━━ TEXTO DE ORIGEM

Repita-se: é fundamental que a conclusão se baseie no caso concreto do aluno, após específica análise. A necessidade de um professor de apoio, suplementar à sala de recursos multifuncionais, apenas pode ser desenlace obtido após detido estudo das condições intelectuais do particular discente, não devendo se estender indistintamente a todos os portadores de Síndrome de Down. Frise-se: a seriedade no trato com as despesas públicas nos leva a afirmar que a disponibilização de professor de apoio deve ser medida excepcional e exigente de todos os requisitos delineados neste texto, cuja aferição impõe-se seja feita a partir de um exame especializado.

 

Por fim, destaque-se que impor ao município ou estado a adoção de tal medida não implica em invadir a esfera de competência do Poder Executivo, nem substituir-se ao Legislador, mas exercer atividade que é própria do Poder Judiciário.

 

Se o Executivo não cumpre o seu dever de, mediante políticas públicas, garantir o acesso à educação à pessoa com deficiência, com absoluta prioridade, proporcionando meios que materializem o direito constitucionalmente assegurado, nada impede o Judiciário de – e tudo o impele à – determinar a sua concretização, sobremodo nas hipóteses de constatada omissão ilegal dos órgãos competentes, evitando-se o comprometimento da eficácia dos direitos sociais garantidos pela Lei Maior.

 

 

 

 

 

 

 

 


[1]

Art. 208. O dever do Estado com a educação será efetivado mediante a garantia de: III - atendimento educacional especializado aos portadores de deficiência, preferencialmente na rede regular de ensino.

━━━━
━━ REGISTROS EXTRAÍDOS

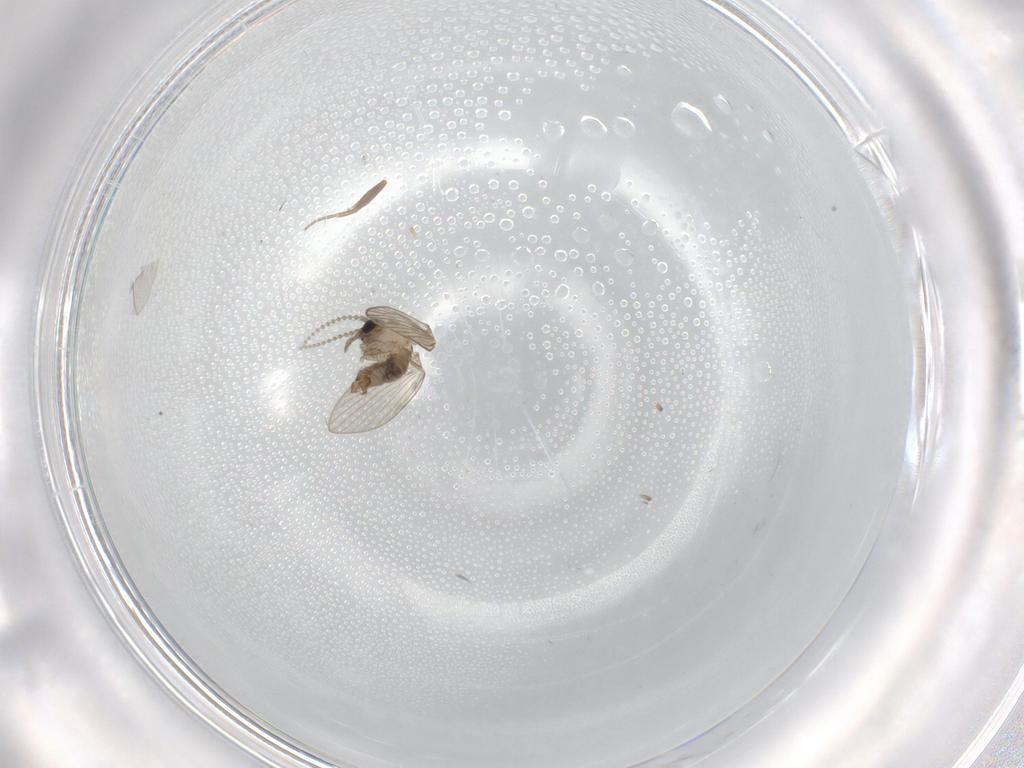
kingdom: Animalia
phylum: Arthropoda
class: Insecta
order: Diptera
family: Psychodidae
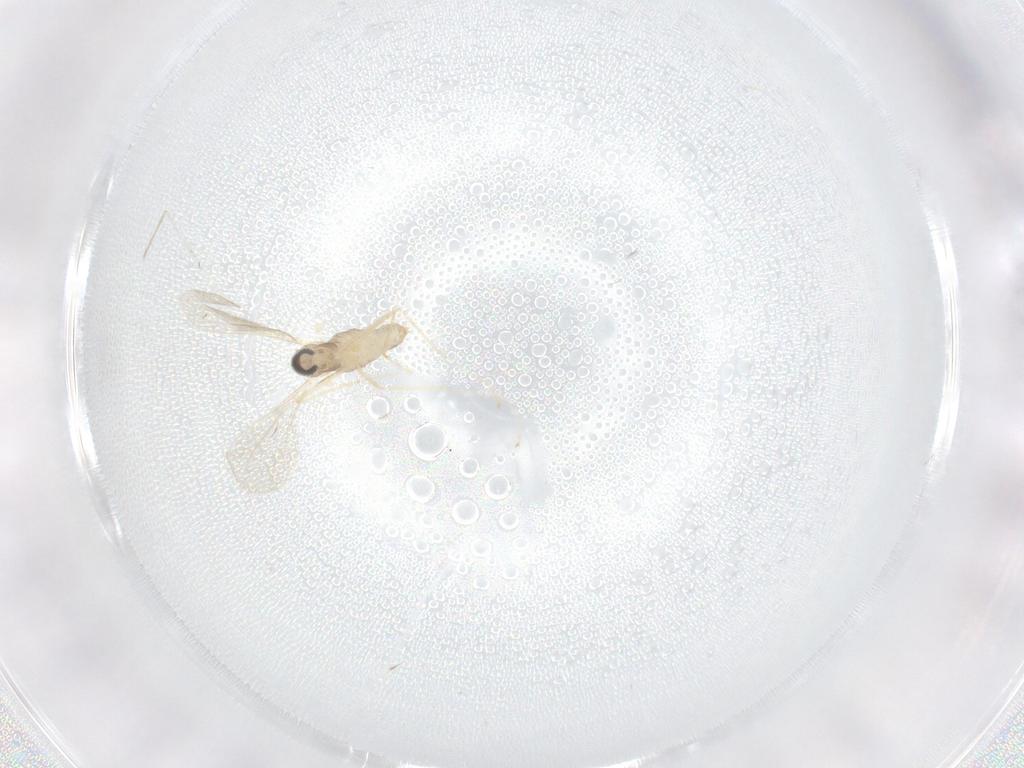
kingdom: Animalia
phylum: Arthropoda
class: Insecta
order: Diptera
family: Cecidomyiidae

━━━━

- ENUNCIADO DA TAREFA -
Por favor, devolva o texto de origem inteiro, sem nenhuma alteração.

- RESPOSTA DA TAREFA -
Repita-se: é fundamental que a conclusão se baseie no caso concreto do aluno, após específica análise. A necessidade de um professor de apoio, suplementar à sala de recursos multifuncionais, apenas pode ser desenlace obtido após detido estudo das condições intelectuais do particular discente, não devendo se estender indistintamente a todos os portadores de Síndrome de Down. Frise-se: a seriedade no trato com as despesas públicas nos leva a afirmar que a disponibilização de professor de apoio deve ser medida excepcional e exigente de todos os requisitos delineados neste texto, cuja aferição impõe-se seja feita a partir de um exame especializado.

 

Por fim, destaque-se que impor ao município ou estado a adoção de tal medida não implica em invadir a esfera de competência do Poder Executivo, nem substituir-se ao Legislador, mas exercer atividade que é própria do Poder Judiciário.

 

Se o Executivo não cumpre o seu dever de, mediante políticas públicas, garantir o acesso à educação à pessoa com deficiência, com absoluta prioridade, proporcionando meios que materializem o direito constitucionalmente assegurado, nada impede o Judiciário de – e tudo o impele à – determinar a sua concretização, sobremodo nas hipóteses de constatada omissão ilegal dos órgãos competentes, evitando-se o comprometimento da eficácia dos direitos sociais garantidos pela Lei Maior.

 

 

 

 

 

 

 

 


[1]

Art. 208. O dever do Estado com a educação será efetivado mediante a garantia de: III - atendimento educacional especializado aos portadores de deficiência, preferencialmente na rede regular de ensino.